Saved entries
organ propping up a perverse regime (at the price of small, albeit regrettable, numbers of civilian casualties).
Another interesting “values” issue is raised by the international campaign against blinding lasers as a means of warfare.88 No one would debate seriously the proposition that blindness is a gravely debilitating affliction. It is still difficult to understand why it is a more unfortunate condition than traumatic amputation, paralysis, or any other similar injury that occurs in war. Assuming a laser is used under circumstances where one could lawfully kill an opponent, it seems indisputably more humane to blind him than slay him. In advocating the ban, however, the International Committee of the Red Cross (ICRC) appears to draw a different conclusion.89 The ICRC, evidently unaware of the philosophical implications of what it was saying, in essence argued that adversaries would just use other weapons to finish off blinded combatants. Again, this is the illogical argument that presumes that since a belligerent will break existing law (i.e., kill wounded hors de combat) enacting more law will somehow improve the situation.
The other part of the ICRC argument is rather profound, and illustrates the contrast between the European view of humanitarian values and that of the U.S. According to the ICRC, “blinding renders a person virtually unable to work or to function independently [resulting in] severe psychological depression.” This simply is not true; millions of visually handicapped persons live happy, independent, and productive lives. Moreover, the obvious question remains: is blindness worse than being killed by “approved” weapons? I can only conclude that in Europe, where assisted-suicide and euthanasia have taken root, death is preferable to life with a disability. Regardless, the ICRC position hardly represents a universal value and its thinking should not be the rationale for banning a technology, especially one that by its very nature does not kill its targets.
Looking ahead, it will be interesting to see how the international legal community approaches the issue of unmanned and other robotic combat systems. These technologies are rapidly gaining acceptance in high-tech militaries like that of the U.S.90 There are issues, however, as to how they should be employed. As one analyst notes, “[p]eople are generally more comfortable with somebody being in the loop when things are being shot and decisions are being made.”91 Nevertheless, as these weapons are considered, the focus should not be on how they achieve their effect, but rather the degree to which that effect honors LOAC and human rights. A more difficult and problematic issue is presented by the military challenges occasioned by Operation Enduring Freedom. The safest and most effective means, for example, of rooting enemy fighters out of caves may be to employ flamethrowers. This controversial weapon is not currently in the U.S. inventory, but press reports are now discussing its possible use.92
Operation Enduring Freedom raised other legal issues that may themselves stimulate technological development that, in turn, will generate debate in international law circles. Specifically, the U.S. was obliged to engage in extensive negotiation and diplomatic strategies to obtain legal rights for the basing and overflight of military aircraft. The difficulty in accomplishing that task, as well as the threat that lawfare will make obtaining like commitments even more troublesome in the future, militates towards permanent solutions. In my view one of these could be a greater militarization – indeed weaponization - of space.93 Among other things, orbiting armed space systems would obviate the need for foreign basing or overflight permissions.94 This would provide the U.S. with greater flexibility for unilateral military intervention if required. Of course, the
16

WHAT IS BEING ASKED »
Restate the entries above, keeping every word intact.

REPLY TO THE TASK »
organ propping up a perverse regime (at the price of small, albeit regrettable, numbers of civilian casualties).
Another interesting “values” issue is raised by the international campaign against blinding lasers as a means of warfare.88 No one would debate seriously the proposition that blindness is a gravely debilitating affliction. It is still difficult to understand why it is a more unfortunate condition than traumatic amputation, paralysis, or any other similar injury that occurs in war. Assuming a laser is used under circumstances where one could lawfully kill an opponent, it seems indisputably more humane to blind him than slay him. In advocating the ban, however, the International Committee of the Red Cross (ICRC) appears to draw a different conclusion.89 The ICRC, evidently unaware of the philosophical implications of what it was saying, in essence argued that adversaries would just use other weapons to finish off blinded combatants. Again, this is the illogical argument that presumes that since a belligerent will break existing law (i.e., kill wounded hors de combat) enacting more law will somehow improve the situation.
The other part of the ICRC argument is rather profound, and illustrates the contrast between the European view of humanitarian values and that of the U.S. According to the ICRC, “blinding renders a person virtually unable to work or to function independently [resulting in] severe psychological depression.” This simply is not true; millions of visually handicapped persons live happy, independent, and productive lives. Moreover, the obvious question remains: is blindness worse than being killed by “approved” weapons? I can only conclude that in Europe, where assisted-suicide and euthanasia have taken root, death is preferable to life with a disability. Regardless, the ICRC position hardly represents a universal value and its thinking should not be the rationale for banning a technology, especially one that by its very nature does not kill its targets.
Looking ahead, it will be interesting to see how the international legal community approaches the issue of unmanned and other robotic combat systems. These technologies are rapidly gaining acceptance in high-tech militaries like that of the U.S.90 There are issues, however, as to how they should be employed. As one analyst notes, “[p]eople are generally more comfortable with somebody being in the loop when things are being shot and decisions are being made.”91 Nevertheless, as these weapons are considered, the focus should not be on how they achieve their effect, but rather the degree to which that effect honors LOAC and human rights. A more difficult and problematic issue is presented by the military challenges occasioned by Operation Enduring Freedom. The safest and most effective means, for example, of rooting enemy fighters out of caves may be to employ flamethrowers. This controversial weapon is not currently in the U.S. inventory, but press reports are now discussing its possible use.92
Operation Enduring Freedom raised other legal issues that may themselves stimulate technological development that, in turn, will generate debate in international law circles. Specifically, the U.S. was obliged to engage in extensive negotiation and diplomatic strategies to obtain legal rights for the basing and overflight of military aircraft. The difficulty in accomplishing that task, as well as the threat that lawfare will make obtaining like commitments even more troublesome in the future, militates towards permanent solutions. In my view one of these could be a greater militarization – indeed weaponization - of space.93 Among other things, orbiting armed space systems would obviate the need for foreign basing or overflight permissions.94 This would provide the U.S. with greater flexibility for unilateral military intervention if required. Of course, the
16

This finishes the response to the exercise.